:: To-do item ::
In the records below, copy out word for word the lines starting at the one that has "4 - Proposal title" and stopping after the one that has "planetary reference frames...".

:: Data extracts ::
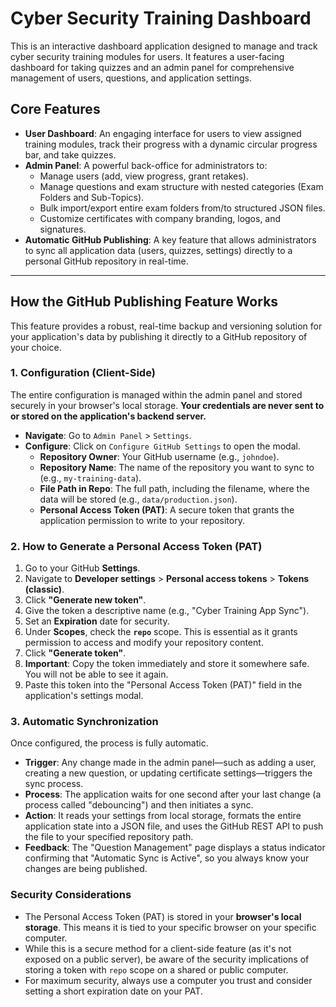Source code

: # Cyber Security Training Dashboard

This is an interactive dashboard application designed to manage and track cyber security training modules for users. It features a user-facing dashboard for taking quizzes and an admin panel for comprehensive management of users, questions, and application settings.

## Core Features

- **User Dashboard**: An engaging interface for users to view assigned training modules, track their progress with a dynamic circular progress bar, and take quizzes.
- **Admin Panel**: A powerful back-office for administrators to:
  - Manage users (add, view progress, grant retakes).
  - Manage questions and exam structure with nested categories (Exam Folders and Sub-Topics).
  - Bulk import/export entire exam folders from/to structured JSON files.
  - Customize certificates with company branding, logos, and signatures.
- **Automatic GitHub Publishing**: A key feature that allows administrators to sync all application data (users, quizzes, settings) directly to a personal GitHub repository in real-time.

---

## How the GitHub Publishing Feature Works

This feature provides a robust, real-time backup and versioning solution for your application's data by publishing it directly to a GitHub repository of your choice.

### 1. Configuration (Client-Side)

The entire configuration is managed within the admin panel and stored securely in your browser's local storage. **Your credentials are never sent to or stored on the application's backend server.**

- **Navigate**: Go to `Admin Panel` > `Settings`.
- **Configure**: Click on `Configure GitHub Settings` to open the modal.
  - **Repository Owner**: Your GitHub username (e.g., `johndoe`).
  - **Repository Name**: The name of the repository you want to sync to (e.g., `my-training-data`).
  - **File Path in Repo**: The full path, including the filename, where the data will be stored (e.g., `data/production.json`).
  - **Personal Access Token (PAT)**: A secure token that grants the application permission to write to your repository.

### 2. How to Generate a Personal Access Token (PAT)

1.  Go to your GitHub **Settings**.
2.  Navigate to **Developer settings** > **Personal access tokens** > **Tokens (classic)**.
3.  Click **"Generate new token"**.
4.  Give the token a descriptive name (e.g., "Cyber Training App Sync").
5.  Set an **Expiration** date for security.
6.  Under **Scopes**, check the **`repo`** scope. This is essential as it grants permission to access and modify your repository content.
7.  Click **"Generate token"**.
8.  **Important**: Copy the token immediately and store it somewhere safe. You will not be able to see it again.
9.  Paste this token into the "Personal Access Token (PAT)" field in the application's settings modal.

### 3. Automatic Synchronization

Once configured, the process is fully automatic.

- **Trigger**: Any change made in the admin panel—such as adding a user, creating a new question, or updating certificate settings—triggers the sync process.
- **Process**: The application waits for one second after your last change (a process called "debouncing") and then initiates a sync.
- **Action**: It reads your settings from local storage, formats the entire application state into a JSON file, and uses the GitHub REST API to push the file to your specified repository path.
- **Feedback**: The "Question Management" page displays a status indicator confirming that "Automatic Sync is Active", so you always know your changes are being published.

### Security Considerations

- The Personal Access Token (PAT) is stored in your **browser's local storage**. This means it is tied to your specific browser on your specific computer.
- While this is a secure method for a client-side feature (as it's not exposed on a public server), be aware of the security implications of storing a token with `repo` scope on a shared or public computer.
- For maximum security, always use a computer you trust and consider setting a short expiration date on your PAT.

--

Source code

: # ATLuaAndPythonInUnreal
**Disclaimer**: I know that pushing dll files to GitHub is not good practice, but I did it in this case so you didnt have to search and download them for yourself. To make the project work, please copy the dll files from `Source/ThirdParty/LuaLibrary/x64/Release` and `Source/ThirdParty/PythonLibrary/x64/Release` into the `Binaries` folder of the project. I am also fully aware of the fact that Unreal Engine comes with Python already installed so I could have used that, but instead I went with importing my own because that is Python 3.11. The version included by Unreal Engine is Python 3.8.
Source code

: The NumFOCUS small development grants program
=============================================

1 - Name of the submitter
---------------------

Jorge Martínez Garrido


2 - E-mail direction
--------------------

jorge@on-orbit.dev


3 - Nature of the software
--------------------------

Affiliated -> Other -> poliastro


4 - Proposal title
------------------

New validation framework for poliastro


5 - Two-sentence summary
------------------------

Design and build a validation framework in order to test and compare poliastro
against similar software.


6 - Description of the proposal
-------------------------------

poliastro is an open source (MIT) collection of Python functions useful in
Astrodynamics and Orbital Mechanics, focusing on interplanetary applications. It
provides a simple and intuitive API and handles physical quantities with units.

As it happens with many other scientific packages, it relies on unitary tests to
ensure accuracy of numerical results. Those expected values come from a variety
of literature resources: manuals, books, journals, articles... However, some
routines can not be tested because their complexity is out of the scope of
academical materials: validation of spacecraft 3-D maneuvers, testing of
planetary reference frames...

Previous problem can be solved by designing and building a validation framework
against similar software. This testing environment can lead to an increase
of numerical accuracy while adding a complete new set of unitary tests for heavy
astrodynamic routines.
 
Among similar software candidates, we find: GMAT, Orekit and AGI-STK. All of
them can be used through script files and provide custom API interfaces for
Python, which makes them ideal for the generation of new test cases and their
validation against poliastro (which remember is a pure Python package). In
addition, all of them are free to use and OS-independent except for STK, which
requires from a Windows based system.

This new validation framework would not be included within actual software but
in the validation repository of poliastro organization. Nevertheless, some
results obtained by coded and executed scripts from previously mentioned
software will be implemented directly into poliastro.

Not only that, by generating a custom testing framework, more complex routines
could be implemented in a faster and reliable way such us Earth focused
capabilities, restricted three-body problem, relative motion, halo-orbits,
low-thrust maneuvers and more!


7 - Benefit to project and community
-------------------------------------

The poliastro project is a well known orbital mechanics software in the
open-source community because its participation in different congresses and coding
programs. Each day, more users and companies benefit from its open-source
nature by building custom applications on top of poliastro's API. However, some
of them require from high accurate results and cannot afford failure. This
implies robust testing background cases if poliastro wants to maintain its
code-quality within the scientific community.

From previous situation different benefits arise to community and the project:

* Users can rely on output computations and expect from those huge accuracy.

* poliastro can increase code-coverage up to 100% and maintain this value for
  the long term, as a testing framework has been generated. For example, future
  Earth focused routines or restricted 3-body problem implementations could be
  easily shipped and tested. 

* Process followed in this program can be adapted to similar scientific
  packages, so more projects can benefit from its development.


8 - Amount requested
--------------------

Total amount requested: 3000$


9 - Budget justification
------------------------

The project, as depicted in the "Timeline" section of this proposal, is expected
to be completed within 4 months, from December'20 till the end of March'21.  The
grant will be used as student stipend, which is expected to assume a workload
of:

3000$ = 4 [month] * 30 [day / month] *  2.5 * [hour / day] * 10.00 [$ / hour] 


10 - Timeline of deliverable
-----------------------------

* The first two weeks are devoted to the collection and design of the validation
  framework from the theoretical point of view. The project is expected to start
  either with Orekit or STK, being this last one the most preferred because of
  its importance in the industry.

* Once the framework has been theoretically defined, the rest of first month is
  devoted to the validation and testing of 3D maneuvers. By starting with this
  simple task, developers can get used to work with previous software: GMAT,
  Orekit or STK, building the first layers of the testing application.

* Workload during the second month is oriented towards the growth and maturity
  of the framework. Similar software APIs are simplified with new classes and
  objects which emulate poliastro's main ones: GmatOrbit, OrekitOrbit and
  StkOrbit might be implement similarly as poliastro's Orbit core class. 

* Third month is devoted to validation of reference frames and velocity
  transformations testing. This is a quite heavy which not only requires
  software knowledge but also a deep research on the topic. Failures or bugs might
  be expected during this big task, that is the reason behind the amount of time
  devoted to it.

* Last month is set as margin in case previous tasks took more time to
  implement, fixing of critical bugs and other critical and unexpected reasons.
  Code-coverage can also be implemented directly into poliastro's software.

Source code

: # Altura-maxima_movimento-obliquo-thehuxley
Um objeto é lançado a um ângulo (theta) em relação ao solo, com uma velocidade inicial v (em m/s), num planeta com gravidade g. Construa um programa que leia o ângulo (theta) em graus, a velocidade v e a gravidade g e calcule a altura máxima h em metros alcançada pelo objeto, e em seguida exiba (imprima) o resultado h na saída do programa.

:: Answer to this exercise ::
4 - Proposal title
------------------

New validation framework for poliastro


5 - Two-sentence summary
------------------------

Design and build a validation framework in order to test and compare poliastro
against similar software.


6 - Description of the proposal
-------------------------------

poliastro is an open source (MIT) collection of Python functions useful in
Astrodynamics and Orbital Mechanics, focusing on interplanetary applications. It
provides a simple and intuitive API and handles physical quantities with units.

As it happens with many other scientific packages, it relies on unitary tests to
ensure accuracy of numerical results. Those expected values come from a variety
of literature resources: manuals, books, journals, articles... However, some
routines can not be tested because their complexity is out of the scope of
academical materials: validation of spacecraft 3-D maneuvers, testing of
planetary reference frames...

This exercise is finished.